Thoughts on Simpson v. Chesterfield County Board of Supervisors
Simpson was asking to be allowed to give a Wiccan invocation before one of the Chesterfield County Board of Supervisors meetings as volunteers of other religions were allowed to do. The board refused to allow her to do so because, as they put it, their invocation prayers "are traditionally made to a divinity that is consistent with the Judeo-Christian tradition." The appeals court sided with this County restriction.
Marsh v Chambers abstracted here, appears to give the precedent for the case. If the Nebraska legislature is allowed to pick the chaplain to hire based on the persons religious background, then the Chesterfield County Board of Supervisors can choose volunteers for their invocation based on religious considerations as well.
CHIEF JUSTICE BURGER delivered the opinion of the Court in Marsh. This practice was justified almost entirely on historical precedent:
The opening of sessions of legislative and other deliberative public bodies with prayer is deeply embedded in the history and tradition of this country...

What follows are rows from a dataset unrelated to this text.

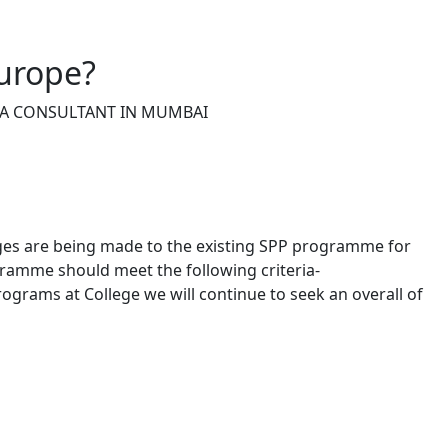
urope?
ISA CONSULTANT IN MUMBAI
ges are being made to the existing SPP programme for
gramme should meet the following criteria-
 programs at College we will continue to seek an overall of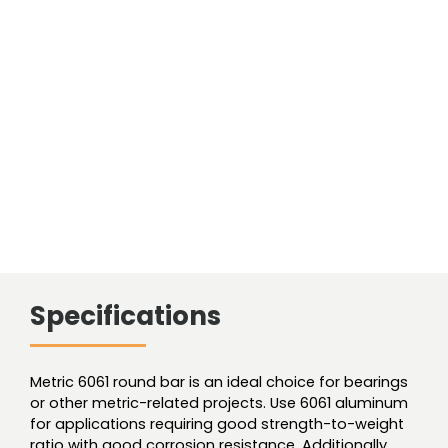
Specifications
Metric 6061 round bar is an ideal choice for bearings
or other metric-related projects. Use 6061 aluminum
for applications requiring good strength-to-weight
ratio with good corrosion resistance. Additionally,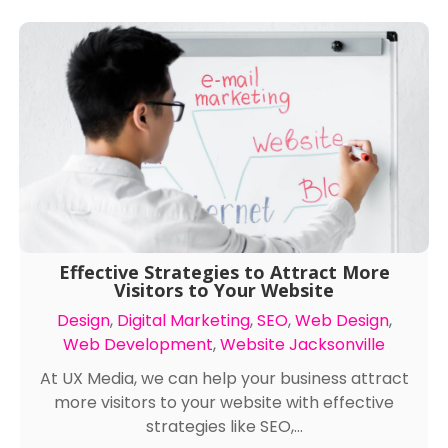
Effective Strategies to Attract More
Visitors to Your Website
Design
,
Digital Marketing
,
SEO
,
Web Design
,
Web Development
,
Website Jacksonville
At UX Media, we can help your business attract
more visitors to your website with effective
strategies like SEO,...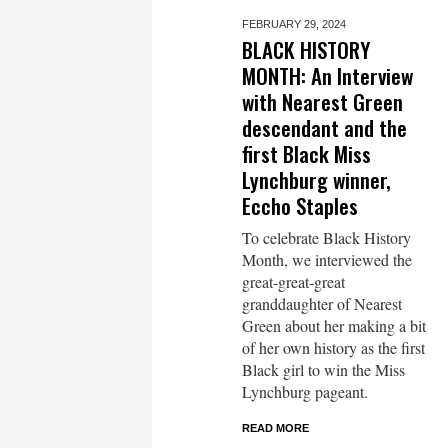
FEBRUARY 29,
2024
BLACK HISTORY
MONTH: An Interview
with Nearest Green
descendant and the
first Black Miss
Lynchburg winner,
Eccho Staples
To celebrate Black History
Month, we interviewed the
great-great-great
granddaughter of Nearest
Green about her making a bit
of her own history as the first
Black girl to win the Miss
Lynchburg pageant.
READ MORE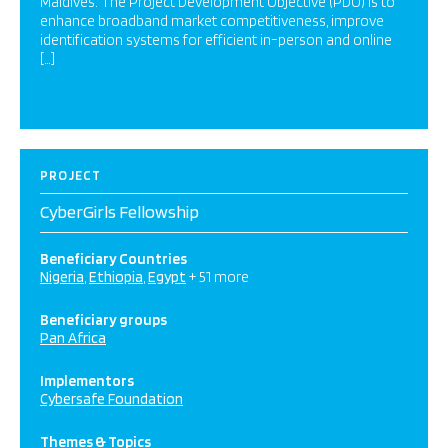
Maldives. The Project Development Objective (PDO) is to
enhance broadband market competitiveness, improve
identification systems for efficient in-person and online
[…]
PROJECT
CyberGirls Fellowship
Beneficiary Countries
Nigeria
Ethiopia
Egypt
+ 51 more
Beneficiary groups
Pan Africa
Implementors
Cybersafe Foundation
Themes & Topics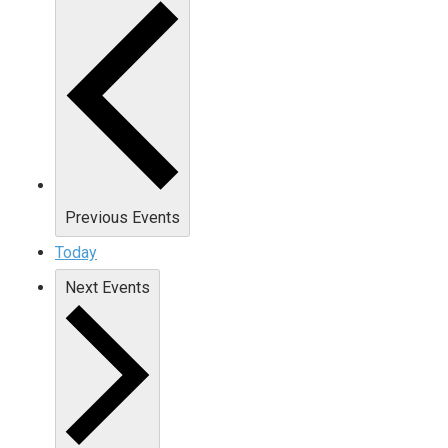
Previous
Events
Today
Next
Events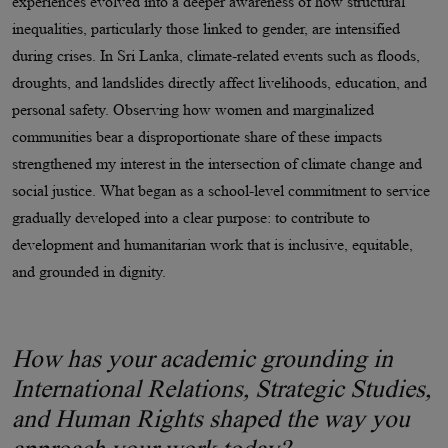
experiences evolved into a deeper awareness of how structural
inequalities, particularly those linked to gender, are intensified
during crises. In Sri Lanka, climate-related events such as floods,
droughts, and landslides directly affect livelihoods, education, and
personal safety. Observing how women and marginalized
communities bear a disproportionate share of these impacts
strengthened my interest in the intersection of climate change and
social justice. What began as a school-level commitment to service
gradually developed into a clear purpose: to contribute to
development and humanitarian work that is inclusive, equitable,
and grounded in dignity.
How has your academic grounding in
International Relations, Strategic Studies,
and Human Rights shaped the way you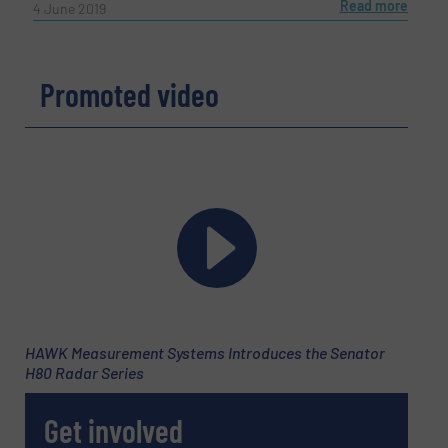
Read more
4 June 2019
Promoted video
HAWK Measurement Systems Introduces the Senator
H80 Radar Series
Get involved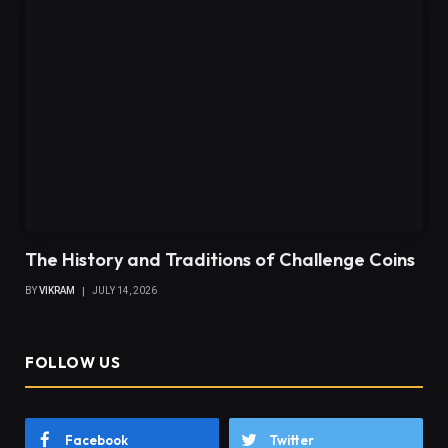
The History and Traditions of Challenge Coins
BY
VIKRAM
JULY 14, 2026
FOLLOW US
Facebook
Twitter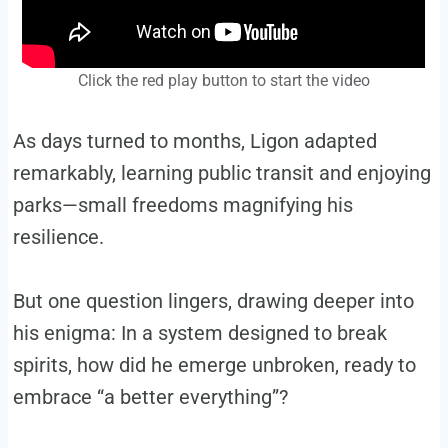
Click the red play button to start the video
As days turned to months, Ligon adapted
remarkably, learning public transit and enjoying
parks—small freedoms magnifying his
resilience.
But one question lingers, drawing deeper into
his enigma: In a system designed to break
spirits, how did he emerge unbroken, ready to
embrace “a better everything”?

This unique history leads us to accept the interpretation of the First Amendment draftsmen who saw no real threat to the Establishment Clause arising from a practice of prayer similar to that now challenged...
In light of the unambiguous and unbroken history of more than 200 years, there can be no doubt that the practice of opening legislative sessions with prayer has become part of the fabric of our society.
JUSTICE BRENNAN, with whom JUSTICE MARSHALL joins, dissenting.
I now believe that the practice of official invocational prayer, as it exists in Nebraska and most other state legislatures, is unconstitutional. It is contrary to the doctrine as well the underlying purposes of the Establishment Clause, and it is not saved either by its history or by any of the other considerations suggested in the Court's opinion....
From Lemon: "Every analysis in this area must begin with consideration of the cumulative criteria developed by the Court over many years. Three such tests may be gleaned from our cases. First, the statute [at issue] must have a secular legislative purpose; second, its principal or primary effect must be one that neither advances nor inhibits religion; finally, the statute must not foster `an excessive government entanglement with religion.'"
The Court's main argument for carving out an exception sustaining legislative prayer is historical. This is a case, however, in which - absent the Court's invocation of history - there would be no question that the practice at issue was unconstitutional. And despite the surface appeal of the Court's argument, there are at least three reasons why specific historical practice should not in this case override that clear constitutional imperative...
To my mind, the Court's focus here on a narrow piece of history is, in a fundamental sense, a betrayal of the lessons of history.
Until the Supreme Court decides a case more in line with the Brennan and Marshall dissent, the Appeals Courts would have to follow Justice Burger's historically based first amendment exception.